Julien Rebotier, Chercheur en géographie au laboratoire LISST (Univ Toulouse Jean Jaurès-CNRS-ENFSEA-EHESS)
Non! Les risques ne sont pas naturels : Comprendre les leviers de la construction sociale des risques pour les (dés)activer.
Voilà bientôt 50 ans que la recherche sur les risques de désastres dits naturels reconnaît que les aléas naturels n'expliquent pas (même principalement) les dommages en cas de désastre. Pourtant, tant les financements, que les programmes de recherche, la demande sociale ou la commande des décideurs mettent l'accent sur la connaissance de l'aléa naturel, encore aujourd'hui.

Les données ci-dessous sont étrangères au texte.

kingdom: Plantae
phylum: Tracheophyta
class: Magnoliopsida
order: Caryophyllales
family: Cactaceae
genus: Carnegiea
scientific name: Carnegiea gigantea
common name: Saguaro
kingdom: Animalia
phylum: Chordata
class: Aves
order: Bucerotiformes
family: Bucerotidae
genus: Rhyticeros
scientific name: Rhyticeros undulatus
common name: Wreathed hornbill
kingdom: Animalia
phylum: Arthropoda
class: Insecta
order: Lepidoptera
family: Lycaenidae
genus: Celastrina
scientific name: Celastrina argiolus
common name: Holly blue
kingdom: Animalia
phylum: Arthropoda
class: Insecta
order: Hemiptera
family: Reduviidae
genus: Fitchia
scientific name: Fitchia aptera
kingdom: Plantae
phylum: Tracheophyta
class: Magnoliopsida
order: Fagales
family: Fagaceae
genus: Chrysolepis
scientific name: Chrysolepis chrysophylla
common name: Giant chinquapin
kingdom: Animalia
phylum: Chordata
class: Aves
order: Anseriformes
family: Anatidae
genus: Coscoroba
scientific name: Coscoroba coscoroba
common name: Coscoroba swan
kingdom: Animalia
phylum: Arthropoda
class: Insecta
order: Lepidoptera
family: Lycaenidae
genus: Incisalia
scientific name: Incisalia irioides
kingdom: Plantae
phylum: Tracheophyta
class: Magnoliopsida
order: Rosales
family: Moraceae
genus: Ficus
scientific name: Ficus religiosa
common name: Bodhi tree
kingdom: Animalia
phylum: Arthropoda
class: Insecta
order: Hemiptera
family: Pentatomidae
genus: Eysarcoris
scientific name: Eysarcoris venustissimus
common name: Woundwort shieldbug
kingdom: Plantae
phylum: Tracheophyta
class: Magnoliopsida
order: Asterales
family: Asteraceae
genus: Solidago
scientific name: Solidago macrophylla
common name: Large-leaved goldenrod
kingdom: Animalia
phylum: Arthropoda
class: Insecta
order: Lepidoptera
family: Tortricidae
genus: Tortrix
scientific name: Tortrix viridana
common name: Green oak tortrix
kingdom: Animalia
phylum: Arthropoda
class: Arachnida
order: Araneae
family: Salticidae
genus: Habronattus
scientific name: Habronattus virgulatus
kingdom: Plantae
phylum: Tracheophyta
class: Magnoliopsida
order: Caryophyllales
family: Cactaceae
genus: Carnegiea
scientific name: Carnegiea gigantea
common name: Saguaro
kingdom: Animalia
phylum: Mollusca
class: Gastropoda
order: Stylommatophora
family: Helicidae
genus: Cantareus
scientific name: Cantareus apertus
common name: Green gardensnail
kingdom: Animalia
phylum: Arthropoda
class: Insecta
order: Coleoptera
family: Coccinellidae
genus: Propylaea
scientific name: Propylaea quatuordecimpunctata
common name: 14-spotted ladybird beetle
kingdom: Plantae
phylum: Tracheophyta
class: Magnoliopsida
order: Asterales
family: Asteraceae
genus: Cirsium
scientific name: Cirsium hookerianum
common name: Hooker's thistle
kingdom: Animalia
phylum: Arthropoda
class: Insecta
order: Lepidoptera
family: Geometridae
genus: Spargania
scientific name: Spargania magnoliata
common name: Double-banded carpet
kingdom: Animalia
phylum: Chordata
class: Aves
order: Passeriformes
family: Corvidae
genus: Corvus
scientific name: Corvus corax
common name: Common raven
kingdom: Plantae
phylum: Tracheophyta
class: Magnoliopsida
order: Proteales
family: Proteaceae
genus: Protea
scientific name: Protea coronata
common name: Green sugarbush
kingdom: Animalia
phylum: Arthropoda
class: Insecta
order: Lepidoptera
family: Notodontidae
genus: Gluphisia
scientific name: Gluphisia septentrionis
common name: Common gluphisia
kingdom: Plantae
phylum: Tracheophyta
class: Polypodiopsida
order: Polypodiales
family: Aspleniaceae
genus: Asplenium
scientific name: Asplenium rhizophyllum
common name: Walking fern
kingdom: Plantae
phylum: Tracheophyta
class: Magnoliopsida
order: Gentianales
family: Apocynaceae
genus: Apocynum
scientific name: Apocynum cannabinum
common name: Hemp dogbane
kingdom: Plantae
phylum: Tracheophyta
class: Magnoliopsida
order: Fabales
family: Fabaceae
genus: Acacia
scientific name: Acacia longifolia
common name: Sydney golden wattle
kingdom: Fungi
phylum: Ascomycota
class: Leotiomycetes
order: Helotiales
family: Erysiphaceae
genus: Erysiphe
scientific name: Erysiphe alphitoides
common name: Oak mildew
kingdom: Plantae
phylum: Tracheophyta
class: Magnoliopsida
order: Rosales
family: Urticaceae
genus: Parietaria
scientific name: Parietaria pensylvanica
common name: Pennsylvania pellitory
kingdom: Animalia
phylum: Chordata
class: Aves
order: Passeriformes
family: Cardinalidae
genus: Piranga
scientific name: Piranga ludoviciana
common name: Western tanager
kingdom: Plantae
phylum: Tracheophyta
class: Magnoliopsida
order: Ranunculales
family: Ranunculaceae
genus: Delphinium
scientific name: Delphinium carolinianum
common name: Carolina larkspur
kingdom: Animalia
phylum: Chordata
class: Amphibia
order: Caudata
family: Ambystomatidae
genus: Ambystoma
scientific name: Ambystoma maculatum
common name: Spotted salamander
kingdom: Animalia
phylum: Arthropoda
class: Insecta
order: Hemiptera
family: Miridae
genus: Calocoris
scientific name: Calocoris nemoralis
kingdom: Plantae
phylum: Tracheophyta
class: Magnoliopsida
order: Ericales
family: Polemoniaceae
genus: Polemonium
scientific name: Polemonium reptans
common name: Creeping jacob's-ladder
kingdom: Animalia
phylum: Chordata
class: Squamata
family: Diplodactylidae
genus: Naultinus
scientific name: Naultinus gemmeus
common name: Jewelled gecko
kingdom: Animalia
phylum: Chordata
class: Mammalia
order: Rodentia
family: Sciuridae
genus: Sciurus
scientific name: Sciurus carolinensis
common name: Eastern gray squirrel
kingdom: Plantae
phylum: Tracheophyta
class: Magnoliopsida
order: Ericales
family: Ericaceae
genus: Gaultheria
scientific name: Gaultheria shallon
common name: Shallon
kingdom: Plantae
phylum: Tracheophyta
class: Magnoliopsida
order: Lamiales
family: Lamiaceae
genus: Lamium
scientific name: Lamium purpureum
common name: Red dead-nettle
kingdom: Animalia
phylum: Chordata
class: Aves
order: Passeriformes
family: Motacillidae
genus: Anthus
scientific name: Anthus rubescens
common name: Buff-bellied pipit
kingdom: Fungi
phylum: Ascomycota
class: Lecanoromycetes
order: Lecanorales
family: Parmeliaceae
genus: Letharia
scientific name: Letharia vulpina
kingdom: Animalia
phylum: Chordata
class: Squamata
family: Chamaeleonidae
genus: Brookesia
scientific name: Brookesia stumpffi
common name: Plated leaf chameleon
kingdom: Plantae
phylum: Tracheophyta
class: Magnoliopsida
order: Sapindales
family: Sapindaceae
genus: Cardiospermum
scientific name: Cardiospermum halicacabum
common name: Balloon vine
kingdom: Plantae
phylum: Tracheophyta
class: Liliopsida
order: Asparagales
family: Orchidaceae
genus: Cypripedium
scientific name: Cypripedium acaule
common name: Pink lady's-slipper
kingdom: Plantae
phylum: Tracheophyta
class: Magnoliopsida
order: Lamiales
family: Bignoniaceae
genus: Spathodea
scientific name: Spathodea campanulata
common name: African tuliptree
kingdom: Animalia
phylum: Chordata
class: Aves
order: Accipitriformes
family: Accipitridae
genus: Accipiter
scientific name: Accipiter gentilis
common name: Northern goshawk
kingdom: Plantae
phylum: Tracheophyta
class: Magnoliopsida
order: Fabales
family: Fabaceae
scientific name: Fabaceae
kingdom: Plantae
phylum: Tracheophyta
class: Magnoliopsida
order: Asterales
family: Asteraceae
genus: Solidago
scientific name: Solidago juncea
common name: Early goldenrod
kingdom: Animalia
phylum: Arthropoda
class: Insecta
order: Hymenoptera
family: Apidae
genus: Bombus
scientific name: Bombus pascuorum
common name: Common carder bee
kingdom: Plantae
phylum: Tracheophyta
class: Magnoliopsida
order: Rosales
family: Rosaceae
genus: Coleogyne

Si des initiatives de recherche en interdisciplinarité sur les risques sont toujours plus nombreuses, et que des efforts pour "dénaturaliser" le risque se multiplient, le regard dominant et légitime sur les risques continue d'être formaté par les approches des sciences de la terre, du vivant ou de l'ingénieur... comme si ce qui posait problème, était principalement donné (non pas construit), et pour l'essentiel extérieur au monde social. La prise de conscience des risques industriels et des aspects délétères du progrès dans l'intervalle 1960s 1980s n'a finalement pas bouleversé la donne. La question du changement climatique et de l'anthropocène y parviendront-ils ? Dans un registre voisin, les retours d'expérience de la crise financière globale de 2008 n'ont pas véritablement "moralisé le capitalisme"... La conférence propose de montrer les multiples ressorts par lesquels les "risques naturels" sont socialement construits et, bien sûr, inégalement répartis dans le temps, à travers l'espace et parmi le monde social. La construction intervient dans les formes matérielles d'occupation de l'espace (occuper ou pas un espace exposé); mais aussi très concrètement dans les façons d'identifier les risques (ceux qui sont au sommet de l'agenda et ceux qu'on néglige); dans les types de population ou d'espace qui sont (inégalement) concernés; dans les solutions envisagées (fortement comptables de la manière de poser les problèmes de risque); ou encore dans l'injonction faite à la recherche d'être "utile socialement". Si ce dernier point semble légitime, plus encore pour la recherche sur les risques (réduire les pertes, humaines et matérielles), il convient de ne jamais oublier qu'il n'y a "d'utilité sociale" que située (utile à qui, pour quoi, et à quel titre). Principalement bâtie sur des cas d'étude, la conférence puisera parmi des exemples en France et en Amérique latine, mobilisant des contextes sociaux et territoriaux fort différents. Le partage d'expérience avec l'assistance occupera, au besoin, portion congrue du temps imparti.